What needs to be done
Please reproduce all entries word for word and omit their pictures.

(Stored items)
--- --- ---

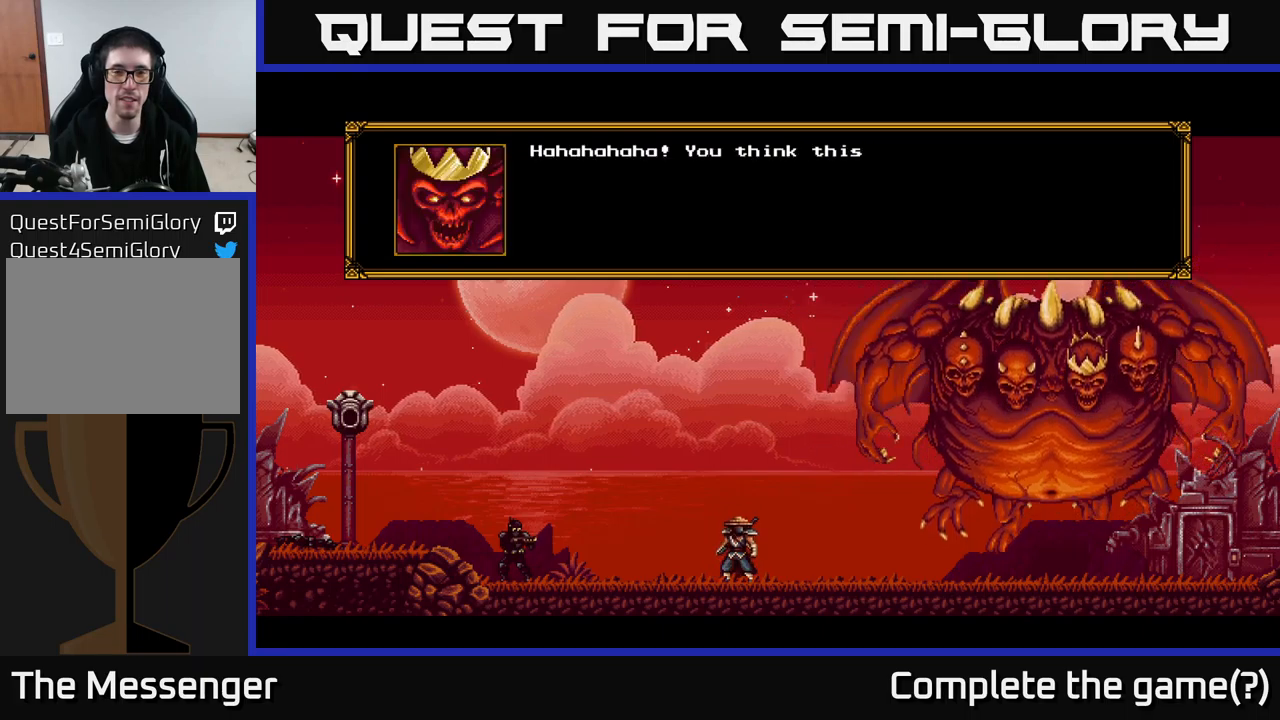
{"buttons": [], "right_stick": "center", "events": [[117, "A", "down"], [450, "A", "up"]]}
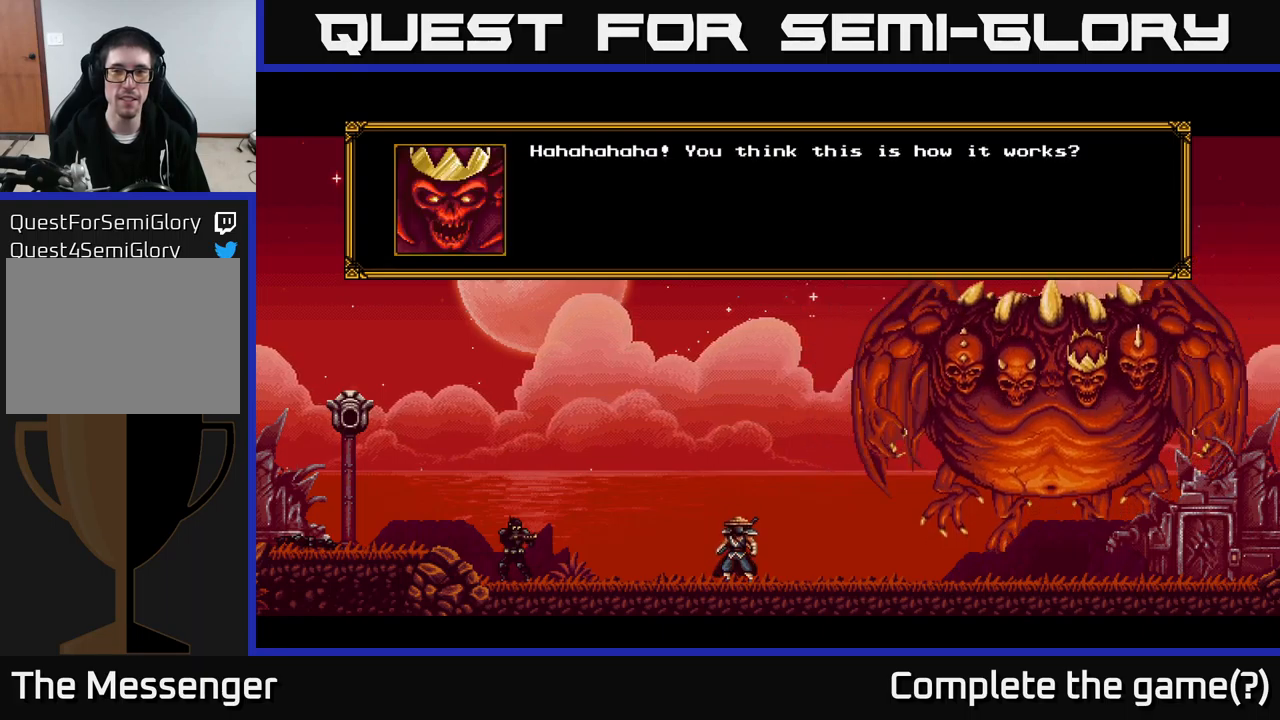
{"buttons": [], "right_stick": "center", "events": []}
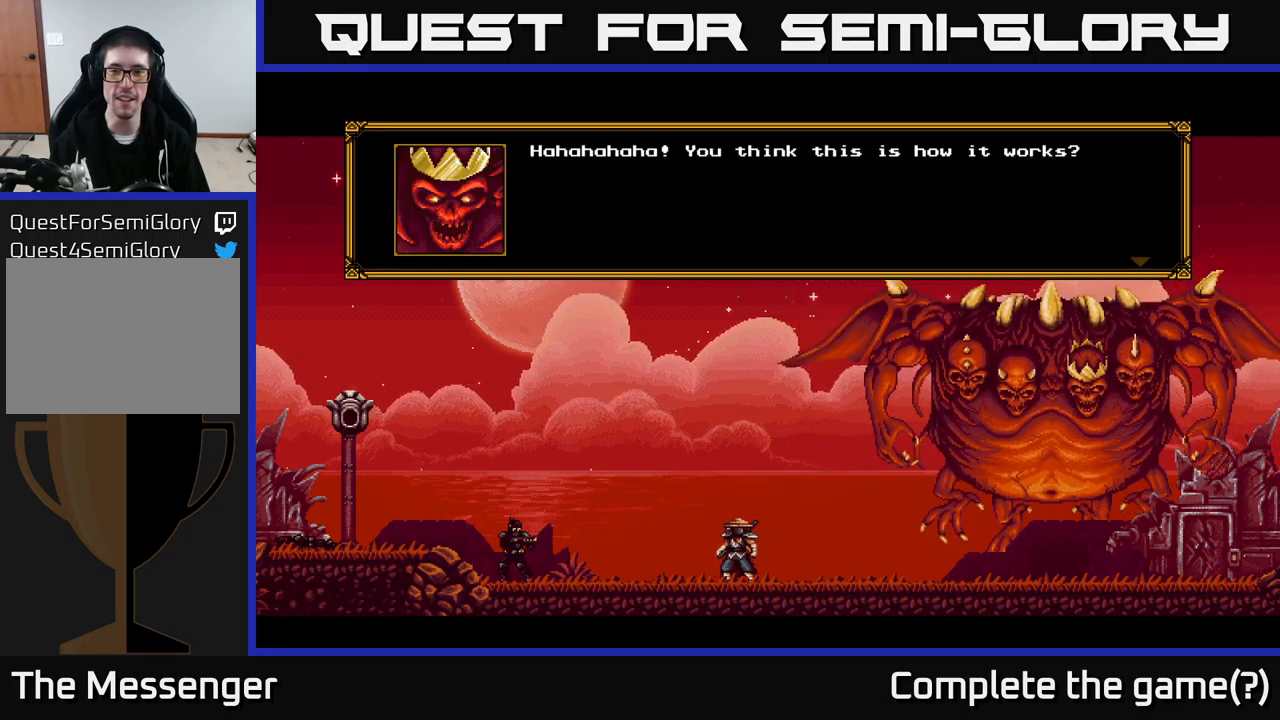
{"buttons": [], "right_stick": "center", "events": []}
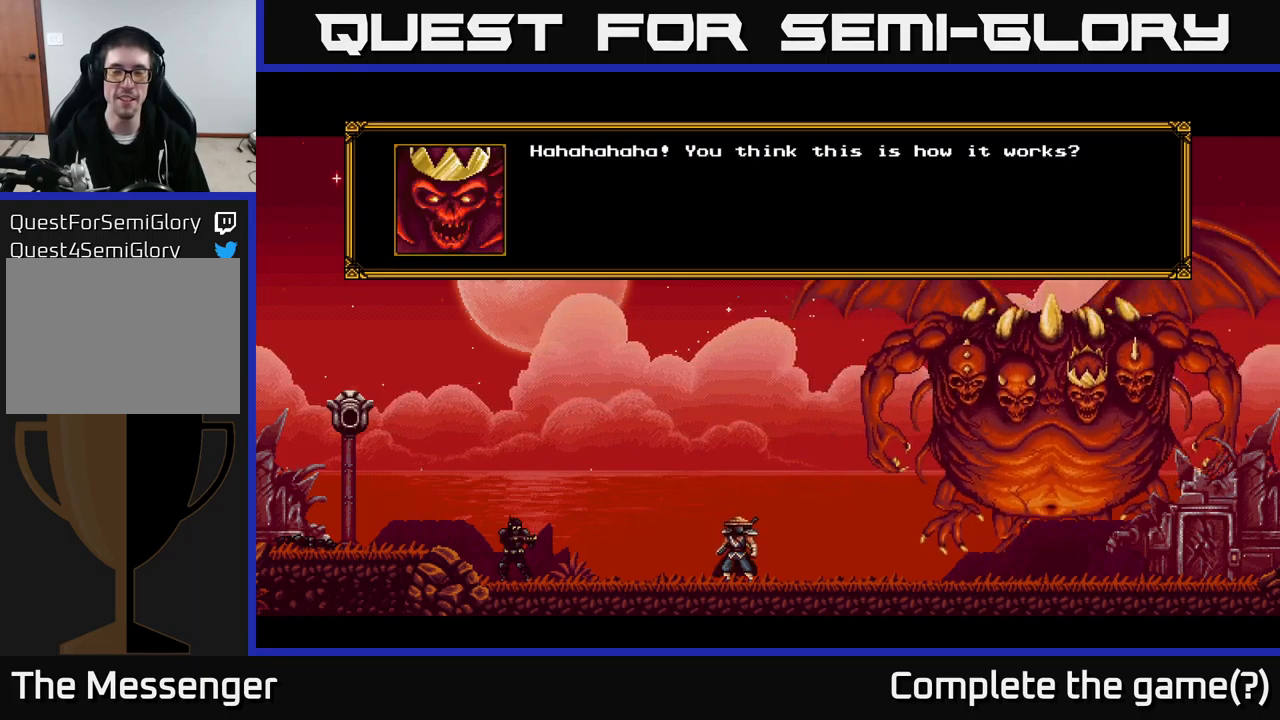
{"buttons": [], "right_stick": "center", "events": []}
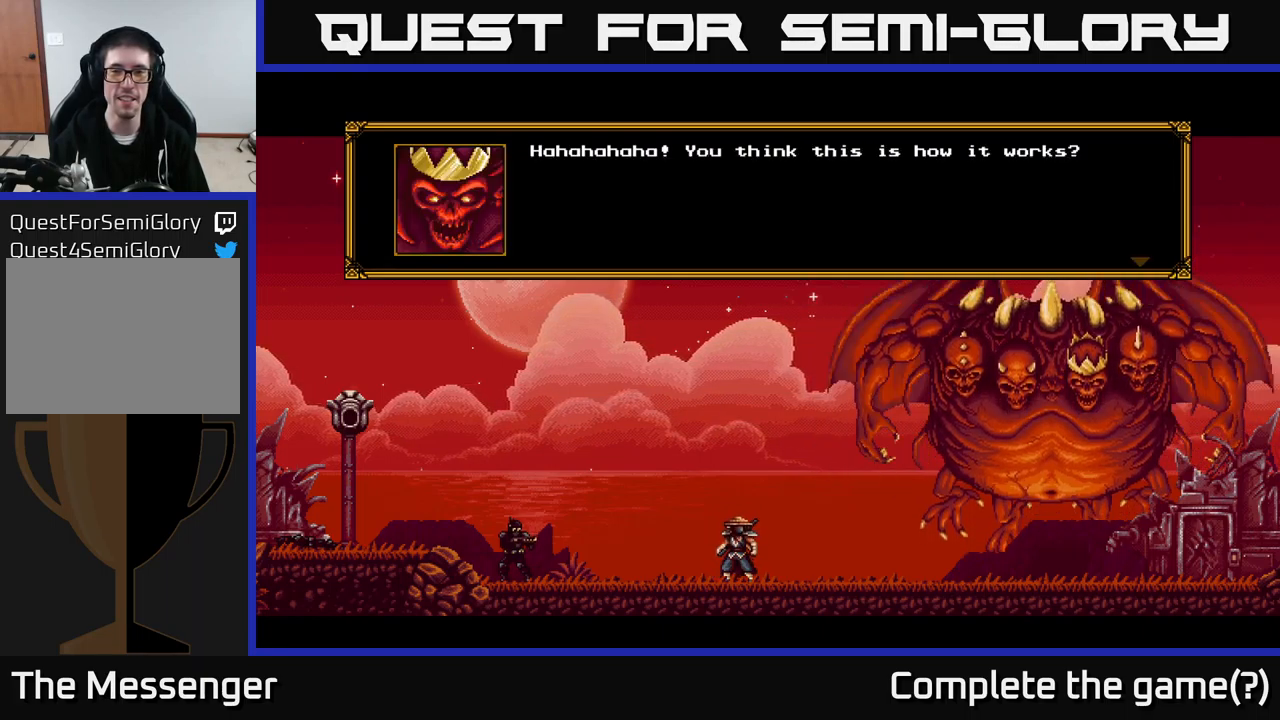
{"buttons": [], "right_stick": "center", "events": []}
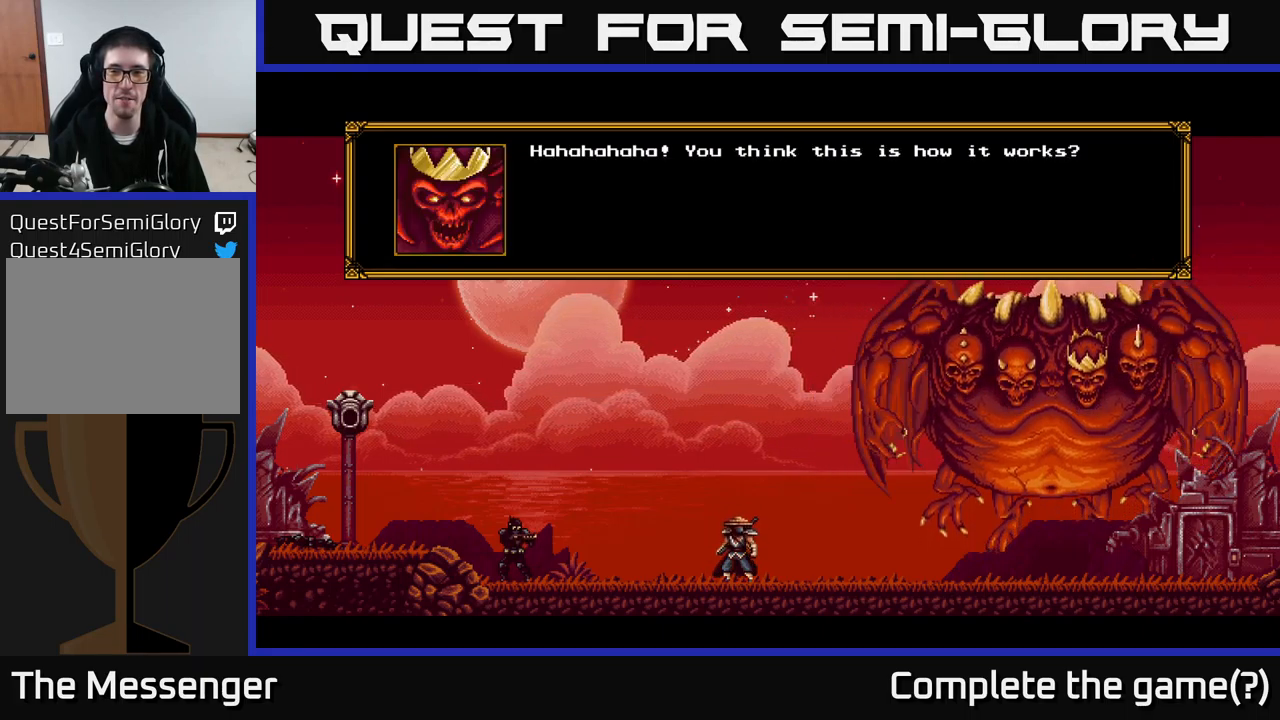
{"buttons": ["A"], "right_stick": "center", "events": [[384, "A", "down"]]}
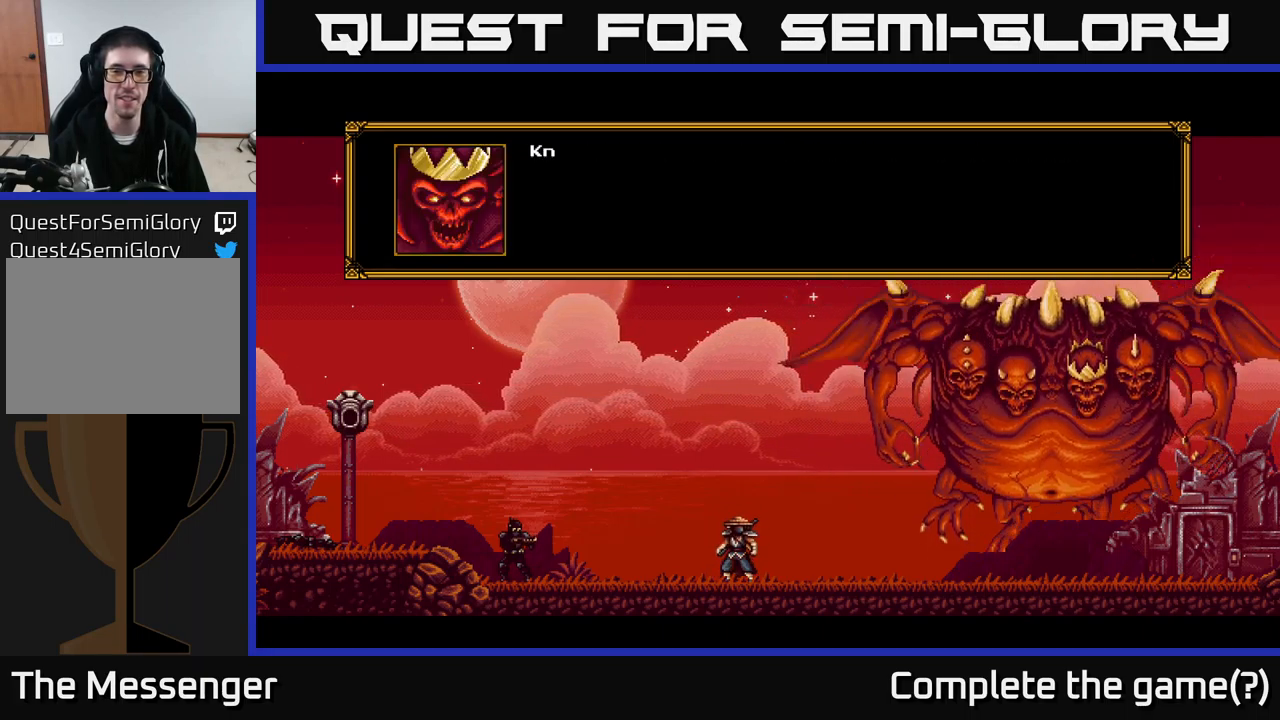
{"buttons": [], "right_stick": "center", "events": [[34, "A", "up"]]}
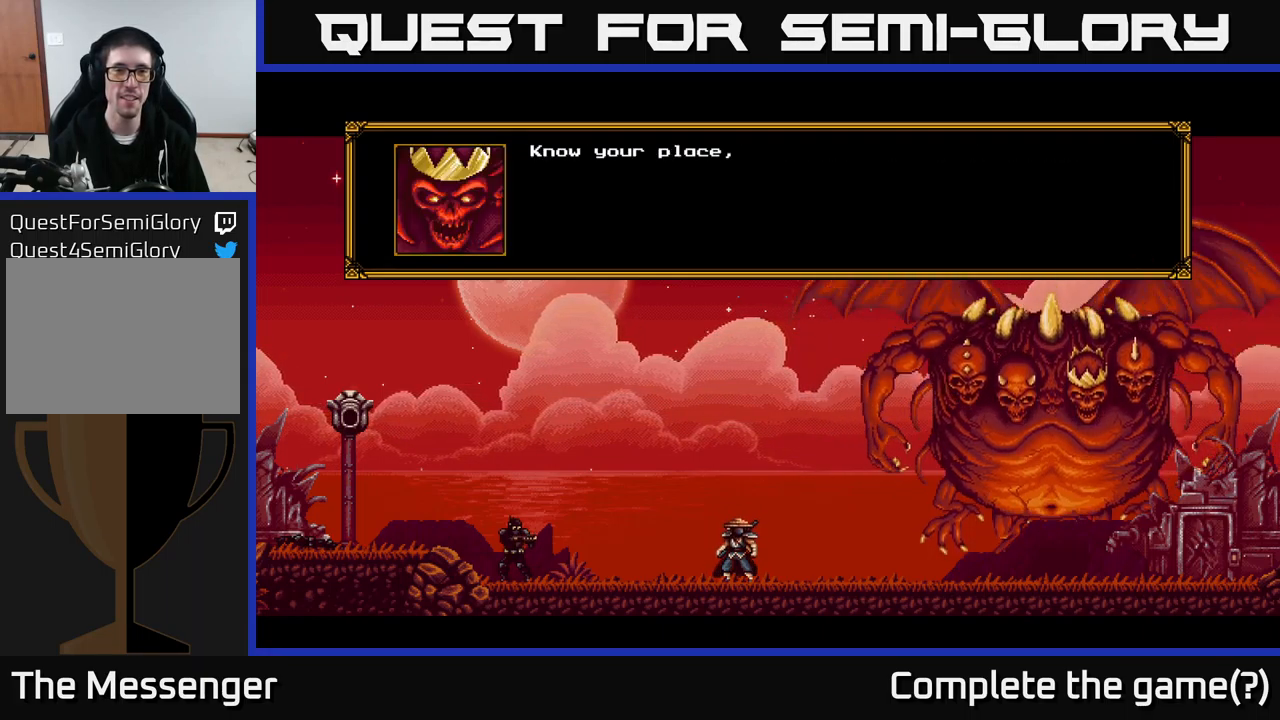
{"buttons": [], "right_stick": "center", "events": [[117, "A", "down"], [400, "A", "up"]]}
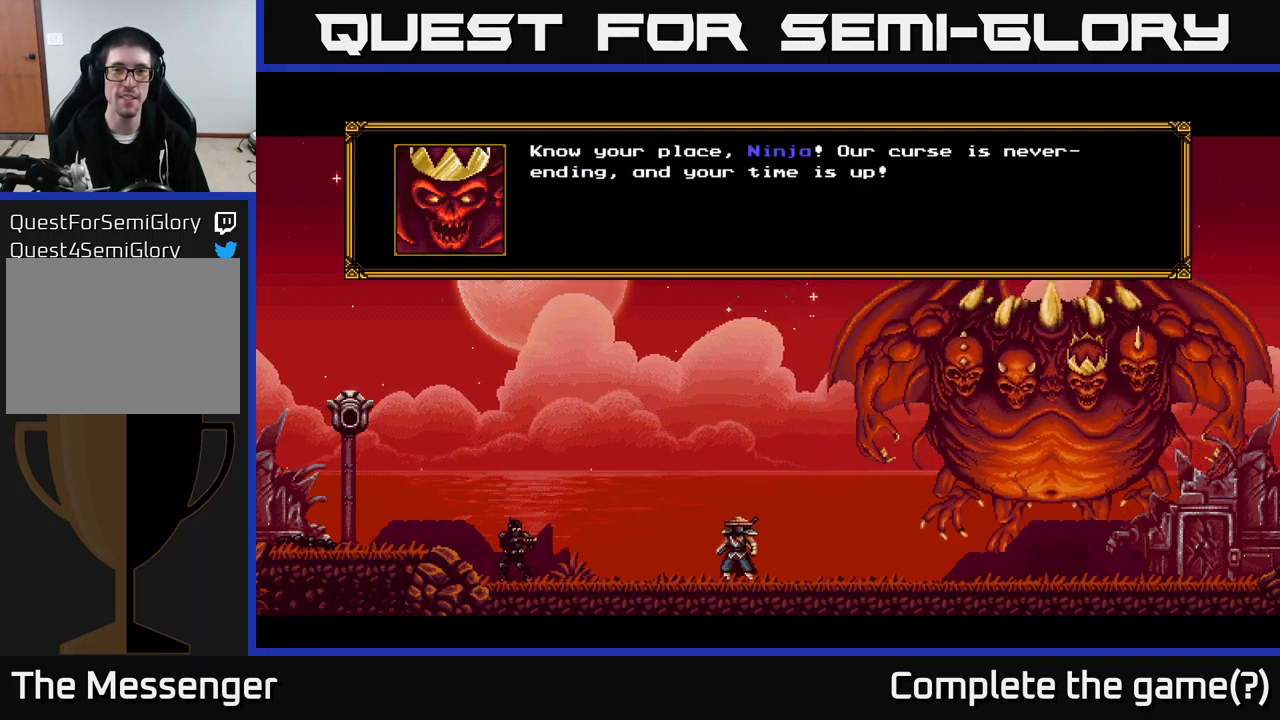
{"buttons": [], "right_stick": "center", "events": []}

--- --- ---

Task output
{"buttons": [], "right_stick": "center", "events": [[117, "A", "down"], [450, "A", "up"]]}
{"buttons": [], "right_stick": "center", "events": []}
{"buttons": [], "right_stick": "center", "events": []}
{"buttons": [], "right_stick": "center", "events": []}
{"buttons": [], "right_stick": "center", "events": []}
{"buttons": ["A"], "right_stick": "center", "events": [[384, "A", "down"]]}
{"buttons": [], "right_stick": "center", "events": [[34, "A", "up"]]}
{"buttons": [], "right_stick": "center", "events": [[117, "A", "down"], [400, "A", "up"]]}
{"buttons": [], "right_stick": "center", "events": []}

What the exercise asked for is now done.